I curdi con Assad e Putin
In un’intervista pubblicata il 27 dicembre dall’agenzia Reuters, il dirigente politico curdo-siriano Aldar Xelil, ha detto: «I nostri contatti con la Russia e il regime di Bashar al-Assad mirano a trovare chiari meccanismi per proteggere il confine nel nord. Vogliamo che la Russia svolga un ruolo importante nel raggiungimento della stabilità».
I curdi siriani rispondono così all’annuncio tweettato da Donald Trump sull’abbandono della Siria da parte dei militari Usa, da due anni alleati e sostenitori dei curdi nella lotta che ha quasi scalzato il Daesh dalla Siria: per evitare un’invasione della loro terra da parte dell’esercito turco, i curdi non potevano fare altro che chiedere un intervento dell’esercito governativo siriano e la protezione della Russia. Il presidente turco Erdogan, solo da poco alleato con Russia e Iran, andava sbandierando da anni la sua piccata ostilità verso i curdi, soprattutto verso quelli siriani.
Si è immediatamente verificato quanto l’ex capo del Pentagono, il generale dei marines James Mattis appena “licenziato” da Trump, aveva paventato tra le conseguenze di un “tradimento” Usa nei confronti dei curdi, e dopo il via libera di metà dicembre dato da Trump a Erdogan sull’occupazione militare del Rojava curdo. La reazione turca mostra un’indignazione di maniera: «Le milizie curde dell’Ypg, l’esercito curdo-siriano, non hanno alcuna autorità per invitare altri elementi nelle zone sotto il loro controllo nel nord-est della Siria», scrive in una nota il ministero della Difesa turco.
Non si capisce perché dei siriani (anche se curdi) non avrebbero l’autorità di “invitare” l’esercito governativo siriano, in un territorio siriano a pieno titolo, per difenderlo da un’invasione esterna che ha lo scopo dichiarato di distruggere il loro Paese. Chi dovrebbe avere diritto a questa autorità? Il presidente statunitense o quello turco? Così l’esercito di Damasco è entrato nell’area di Manbij (Governatorato di Aleppo) su invito dell’Ypg, che si è ritirato nei territori curdi più ad est, e i russi hanno assicurato la loro protezione.
Le truppe governative siriane si erano ritirate dal territorio curdo nel 2012, 6 anni fa, in un momento difficile per i governativi. Le milizie Ypg e quelle Ypj delle donne curde erano diventate di fatto le forze armate del Rojava.

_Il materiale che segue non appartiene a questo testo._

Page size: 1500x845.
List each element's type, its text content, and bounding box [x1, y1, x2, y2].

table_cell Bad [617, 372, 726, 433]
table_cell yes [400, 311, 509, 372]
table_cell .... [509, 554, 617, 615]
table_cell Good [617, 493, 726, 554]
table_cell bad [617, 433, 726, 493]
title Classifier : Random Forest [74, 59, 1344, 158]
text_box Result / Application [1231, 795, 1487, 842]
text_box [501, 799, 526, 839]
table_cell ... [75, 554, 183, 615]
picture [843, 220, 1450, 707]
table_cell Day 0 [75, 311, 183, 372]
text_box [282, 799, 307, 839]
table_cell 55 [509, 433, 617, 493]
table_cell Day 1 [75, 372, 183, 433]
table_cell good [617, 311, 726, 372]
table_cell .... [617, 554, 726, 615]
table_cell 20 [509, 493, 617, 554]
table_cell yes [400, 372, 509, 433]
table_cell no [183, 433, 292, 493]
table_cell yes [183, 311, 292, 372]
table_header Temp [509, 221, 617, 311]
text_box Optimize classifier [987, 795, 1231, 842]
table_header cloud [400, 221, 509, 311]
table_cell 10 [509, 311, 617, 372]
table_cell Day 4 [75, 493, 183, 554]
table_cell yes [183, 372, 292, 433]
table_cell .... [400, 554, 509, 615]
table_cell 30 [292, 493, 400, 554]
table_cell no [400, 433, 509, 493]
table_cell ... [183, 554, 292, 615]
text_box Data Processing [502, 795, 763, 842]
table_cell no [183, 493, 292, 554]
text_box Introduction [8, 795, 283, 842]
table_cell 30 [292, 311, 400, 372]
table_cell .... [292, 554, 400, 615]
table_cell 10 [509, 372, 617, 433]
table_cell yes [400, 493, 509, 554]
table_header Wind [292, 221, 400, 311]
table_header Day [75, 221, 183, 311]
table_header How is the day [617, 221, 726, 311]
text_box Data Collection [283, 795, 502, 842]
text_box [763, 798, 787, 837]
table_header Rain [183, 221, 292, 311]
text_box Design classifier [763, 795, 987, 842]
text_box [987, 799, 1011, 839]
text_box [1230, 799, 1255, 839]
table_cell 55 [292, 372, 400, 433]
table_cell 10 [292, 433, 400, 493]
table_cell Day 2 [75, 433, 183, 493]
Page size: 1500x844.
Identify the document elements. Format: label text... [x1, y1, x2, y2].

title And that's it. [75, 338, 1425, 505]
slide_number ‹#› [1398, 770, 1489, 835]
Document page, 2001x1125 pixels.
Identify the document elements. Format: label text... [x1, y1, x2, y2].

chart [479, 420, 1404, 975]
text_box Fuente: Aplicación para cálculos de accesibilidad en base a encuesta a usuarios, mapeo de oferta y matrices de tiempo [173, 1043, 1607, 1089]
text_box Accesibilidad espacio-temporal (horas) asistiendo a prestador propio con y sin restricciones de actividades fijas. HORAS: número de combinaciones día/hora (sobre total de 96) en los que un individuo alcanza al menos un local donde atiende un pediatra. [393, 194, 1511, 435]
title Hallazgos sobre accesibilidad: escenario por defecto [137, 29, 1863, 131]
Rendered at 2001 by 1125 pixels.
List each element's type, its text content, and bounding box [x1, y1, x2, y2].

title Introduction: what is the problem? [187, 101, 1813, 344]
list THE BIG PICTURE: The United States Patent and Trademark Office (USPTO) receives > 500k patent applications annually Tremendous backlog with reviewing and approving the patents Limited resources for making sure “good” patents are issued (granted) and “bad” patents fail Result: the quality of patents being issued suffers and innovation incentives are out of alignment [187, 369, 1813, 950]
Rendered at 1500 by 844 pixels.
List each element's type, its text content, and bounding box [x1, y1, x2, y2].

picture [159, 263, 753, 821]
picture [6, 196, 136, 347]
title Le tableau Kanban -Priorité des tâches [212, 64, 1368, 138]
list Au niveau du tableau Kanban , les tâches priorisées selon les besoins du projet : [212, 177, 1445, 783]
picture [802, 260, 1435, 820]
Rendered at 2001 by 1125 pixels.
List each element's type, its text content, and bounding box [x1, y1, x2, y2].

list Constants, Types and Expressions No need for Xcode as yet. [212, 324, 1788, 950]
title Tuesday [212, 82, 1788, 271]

Da settembre 2014 l’Ypg-Ypj è stato coinvolto dagli Usa nella guerra al Daesh. L’assalto decisivo che ha fermato l’espansione dei jihadisti si è verificato a Kobane nel gennaio 2015, quando i curdi hanno bloccato l’accesso del Daesh al confine turco, iniziando poi a respingere i jihadisti fino a Raqqa (la capitale siriana del Daesh) e poi lungo l’Eufrate fino a Deir Ezzor e oltre.
Che Mosca sia interessata ad un’alleanza con i curdi abbandonati da Washington è abbastanza evidente. Il territorio curdo del Rojava, sostenuto dai russi, si presta molto bene come base militare in grado di tenere a bada le mire neo-ottomane di Erdogan e la sua smania di umiliare i curdi siriani, colpevoli di essere alleati del famigerato Pkk (il partito dei lavoratori del Kurdistan) che in Turchia è stato messo al bando e il suo fondatore Apo Ocalan, catturato nel 1999 e condannato a morte.
Con la conversione della pena in ergastolo in seguito alle pressioni europee, dal 2002 Ocalan è l’unico detenuto del carcere di Imrali, un’isoletta del Mar di Marmara, in Turchia.
Il Pyd (partito dell’unione democratica) che governa il Rojava potrebbe a questo punto diventare un alleato permanente della Russia in territorio siriano e di fatto svolgere una funzione molto simile a quella che il libanese Hezbollah (il partito di Dio) ha nei confronti dell’Iran. Così i turchi, alleati scomodi ma necessari alla Russia, invece di diventare i controllori della Siria rischiano di diventare i controllati dalla Siria.
Un vertice tra i governi turco e russo è in corso a Mosca per prendere atto della svolta negli equilibri del conflitto siriano. Per la Russia è evidente che il dispiegamento delle truppe siriane nell’area a nord-est di Aleppo aiuterà molto a stabilizzare una situazione da anni molto critica.